Despite the very real benefits of patient-centered care, what seems to be glaringly absent from most of the work around this movement is the lived experience of the clinician—the way clinicians are inevitably affected by suffering, healing, pain, joy, frustration, loss, and love.

Most models of patient-centered care—despite their emphasis on shared decision making and building therapeutic partnerships—fail to recognize the clinician as a whole person who is affected by clinical encounters and who bears witness to suffering, death, and health injustice much more often than those outside of healthcare. Whether the ubiquitous emphasis on patient-centered care is the result of pressure from healthcare executives to promote “consumer satisfaction” or the beliefs of an individual clinician who was trained to believe their emotions are unimportant, one thing is true: overlooking clinicians’ experiences can leave them feeling as if there is no place for their own feelings of exhaustion, disappointment, or grief.

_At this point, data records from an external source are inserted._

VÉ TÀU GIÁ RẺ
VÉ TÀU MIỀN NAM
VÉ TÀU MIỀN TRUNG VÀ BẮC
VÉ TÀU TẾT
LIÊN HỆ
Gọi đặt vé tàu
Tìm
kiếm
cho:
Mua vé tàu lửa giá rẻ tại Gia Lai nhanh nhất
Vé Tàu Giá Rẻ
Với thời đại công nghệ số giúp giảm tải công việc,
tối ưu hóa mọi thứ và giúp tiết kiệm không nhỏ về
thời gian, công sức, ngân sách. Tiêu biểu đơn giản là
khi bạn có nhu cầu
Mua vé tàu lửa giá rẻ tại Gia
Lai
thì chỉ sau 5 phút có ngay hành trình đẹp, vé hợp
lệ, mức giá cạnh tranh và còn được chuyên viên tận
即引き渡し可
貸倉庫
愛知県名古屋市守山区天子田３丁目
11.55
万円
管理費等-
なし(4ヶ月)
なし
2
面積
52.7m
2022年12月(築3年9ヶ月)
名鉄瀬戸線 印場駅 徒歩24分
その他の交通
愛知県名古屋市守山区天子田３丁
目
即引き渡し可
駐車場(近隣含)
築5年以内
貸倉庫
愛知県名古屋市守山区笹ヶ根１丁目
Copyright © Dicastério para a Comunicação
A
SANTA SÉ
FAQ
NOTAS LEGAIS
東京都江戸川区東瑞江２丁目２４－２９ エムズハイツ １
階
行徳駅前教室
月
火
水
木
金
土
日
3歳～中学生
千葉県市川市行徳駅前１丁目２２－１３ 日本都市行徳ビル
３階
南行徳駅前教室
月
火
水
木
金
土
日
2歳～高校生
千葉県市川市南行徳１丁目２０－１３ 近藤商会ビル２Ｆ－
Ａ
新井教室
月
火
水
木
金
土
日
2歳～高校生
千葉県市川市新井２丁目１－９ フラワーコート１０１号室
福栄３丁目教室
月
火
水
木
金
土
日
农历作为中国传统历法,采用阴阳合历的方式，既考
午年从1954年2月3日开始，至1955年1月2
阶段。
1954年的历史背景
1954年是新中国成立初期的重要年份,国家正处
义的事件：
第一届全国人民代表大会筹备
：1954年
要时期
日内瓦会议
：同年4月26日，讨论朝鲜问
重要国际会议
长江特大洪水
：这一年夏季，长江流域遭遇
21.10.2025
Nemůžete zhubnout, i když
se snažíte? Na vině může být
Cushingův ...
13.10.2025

So, rather than patient-centered care, we might instead promote what clinician scholars have called relationship-centered care.  Like patient-centered care, relationship-centered care highlights the importance of seeing patients as whole people, but it also stresses that the relationships clinicians have with each other, with their community, and with themselves are critically important and morally valuable. In fact, relationship-centered care is founded upon four principles:

1. Personhood matters—the personhood of the patient, their loved ones, and members of the care team​

2. Affect and emotion are important ​

3. Relationships do not occur in isolation ​

4. Maintaining genuine relationships is necessary for health and recovery, and it is morally valuable

The second principle—the importance of affect and emotion—is worth emphasizing. In medical practice and training, affect and emotion are often framed as distracting at best and intolerable at worst. Medicine is frequently described as an objective practice—an “applied science”—and thus emotions are seen as a threat to the “objectivity” needed for sound medical practice. Indeed, medical school often reinforces this belief, as students learn to emotionally detach themselves in order to dissect donor bodies, to sacrifice relationships in order to endure the rigors of the curriculum, and to compartmentalize their own emotions as they “focus on the patient” and try to impress faculty to receive good evaluations during their clinical training.

There are certainly situations in which maintaining clinical distance is necessary (during an emergency or trauma, for instance), and a level head and sound judgment are necessary in virtually all situations. And yet, this does not mean that clinicians are unaffected by their experiences. Nor does it mean that objectivity is the foundation of good medicine. Empathy and compassion, two pillars of good medical care, require clinicians to feel. Indeed, the Latin root of compassion (passion= the suffering of pain and com= in combination or union together) quite literally means the suffering of pain together. In order to be compassionate, we must be able to feel some of what the other person is feeling—not to “feel bad” for them or to assume we know exactly how another person is feeling, but to allow ourselves to feel some of their pain. And this is something we are unable to do if we are not in touch with our own pain and are unable (or unwilling) to tap into it.

For these reasons, proponents of relationship-centered care, like Drs. Mary Catherine Beach and Thomas Inui, argue that relationship-centered care “challenges the notion of detached concern, in which stepping back to maintain affective neutrality breaks the bond that holds people together. Rather than remaining detached or neutral, clinicians ought to be encouraged to empathize with patients, because empathy has the potential to help patients experience and express their emotions to help the clinician understand and serve the patient's needs, and to improve patients' experience of care.” Said simply, compassion requires vulnerability. Compassion requires us to look at ourselves, to be in touch with our own emotions, and to connect with others through the shared experience of being human.

Patient-centered care fails to fully capture the shared human experience or acknowledge how deeply many clinicians are affected by what they do every day. And while patient-centered care has fortunately helped to recapture the patient’s voice in the clinical encounter, its time might be nearing an end. Embracing emotion and investing in relationships is healing—for both patients and clinicians. Let’s stop normalizing detachment, compartmentalization, and objectivity in the name of “patient-centered care.”